Sorry, I've since read the OP is going to do this. Well done OP, great decision, I hope it works out well 😊

teleskopregel · 07/12/2021 09:01

We are also in Germany (down south). The first year or so was difficult but got progressively easier. The best thing about local schools here, IMO, is that when they are ten, they change to the Gymnasium/Hochschule/Mittelschule. In the east, where we are going to move to, the school is all in one, so the kids can, theoretically, move to which suits them best.

We were recommended by another expat family to not go to the international school because their own children had real problems integrating and their German still wasn't perfect after several years. This was because they spoke predominantly English in the school. So we ended up enrolling ours in local schools.

Overall, in terms of integration, I think we made the right decision to go local. Our kids do attend different schools. One is overwhelmingly better than the other but my husband says if they have a good teacher, and they are learning, then that is the most important thing. Plus, the local schools offers great extracurricular activities from the Grundschule up, like debating and school newsletter writing (great for improving German).

There are also the local Sport Verein which have things like handball, soccer, gymnastics, judo and so on, which are great places to build friendships, as well as the girl guides/scouts clubs (called Pfadfinder).

Small tip too. Parents often want their German kids to make friends with native English speakers, because they want their kids to be as fluent as early as possible.

The other things that probably has made life more difficult is this corona situation here. We have spent so much time home-schooling, including recently, and it has been difficult supporting the kids in another language, regardless of our own language and education level.

It is often hard work, isn't it, but I hope it gets better.
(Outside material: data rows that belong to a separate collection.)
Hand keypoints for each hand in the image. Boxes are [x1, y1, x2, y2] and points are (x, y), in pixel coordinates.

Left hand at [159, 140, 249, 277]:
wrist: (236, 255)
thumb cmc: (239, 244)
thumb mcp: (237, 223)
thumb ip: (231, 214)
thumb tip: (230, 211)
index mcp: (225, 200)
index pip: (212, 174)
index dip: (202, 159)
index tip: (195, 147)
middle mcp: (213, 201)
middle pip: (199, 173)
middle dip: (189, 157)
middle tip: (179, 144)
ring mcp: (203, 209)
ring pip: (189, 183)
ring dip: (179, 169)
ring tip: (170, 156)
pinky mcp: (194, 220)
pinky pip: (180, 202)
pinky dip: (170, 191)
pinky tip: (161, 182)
That said, it isn't for everyone. I wish you all the best in figuring this out.

PrincessNutella · 07/12/2021 13:54

Your kids don't have family time if they don't get home until late. Why should they be the ones who come home late, not your husband?
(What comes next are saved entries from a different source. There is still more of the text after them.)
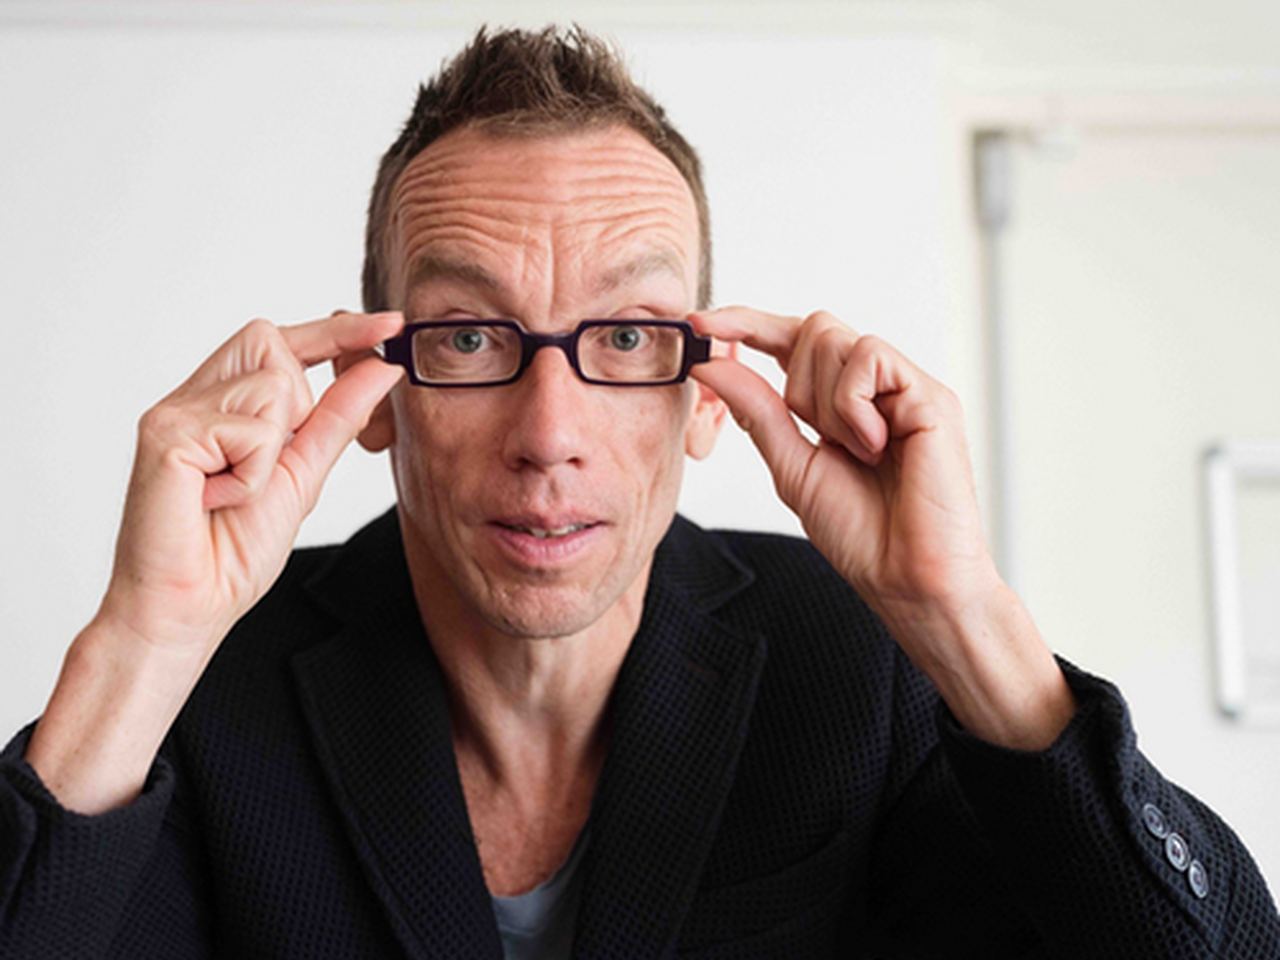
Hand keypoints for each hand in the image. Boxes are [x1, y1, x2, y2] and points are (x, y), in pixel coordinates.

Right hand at [102, 310, 404, 660]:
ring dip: (273, 453)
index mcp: (221, 403)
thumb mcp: (303, 474)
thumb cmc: (233, 549)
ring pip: (272, 388)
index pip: (280, 343)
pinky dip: (250, 476)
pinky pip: (249, 431)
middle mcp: (191, 397)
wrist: (188, 607)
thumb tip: (380, 367)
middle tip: (263, 466)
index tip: (390, 323)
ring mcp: (173, 411)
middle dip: (295, 403)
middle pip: (273, 344)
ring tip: (233, 492)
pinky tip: (216, 500)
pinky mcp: (165, 433)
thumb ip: (338, 418)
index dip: (336, 330)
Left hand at [691, 306, 1072, 748]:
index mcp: (840, 402)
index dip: (747, 324)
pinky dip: (854, 403)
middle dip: (795, 381)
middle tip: (823, 439)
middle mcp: (875, 387)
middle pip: (812, 329)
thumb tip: (711, 362)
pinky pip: (870, 358)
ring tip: (858, 451)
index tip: (701, 323)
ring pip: (835, 337)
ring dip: (825, 401)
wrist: (907, 579)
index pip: (790, 340)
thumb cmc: (860, 534)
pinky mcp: (931, 395)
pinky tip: (874, 445)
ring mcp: (905, 388)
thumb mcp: (791, 466)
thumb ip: (756, 410)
Valeriekat · 11/12/2021 11:09

You probably do need more time for your children to settle. They will be missing their friends and everything that is familiar to them. When we first moved overseas I wasn't working but it was still hard for them at first.
They will also be meeting lots of children in similar situations to themselves which should make it easier to form friendships than in a local school. The IB programme might seem wooly but it is designed to prepare them for IB Diploma which is pretty demanding. What are the schools IB diploma results like?

This was never going to be easy for them and they need time.

Valeriekat · 11/12/2021 11:16

Sorry just read your update. Going part time for a while to support them is a very good idea.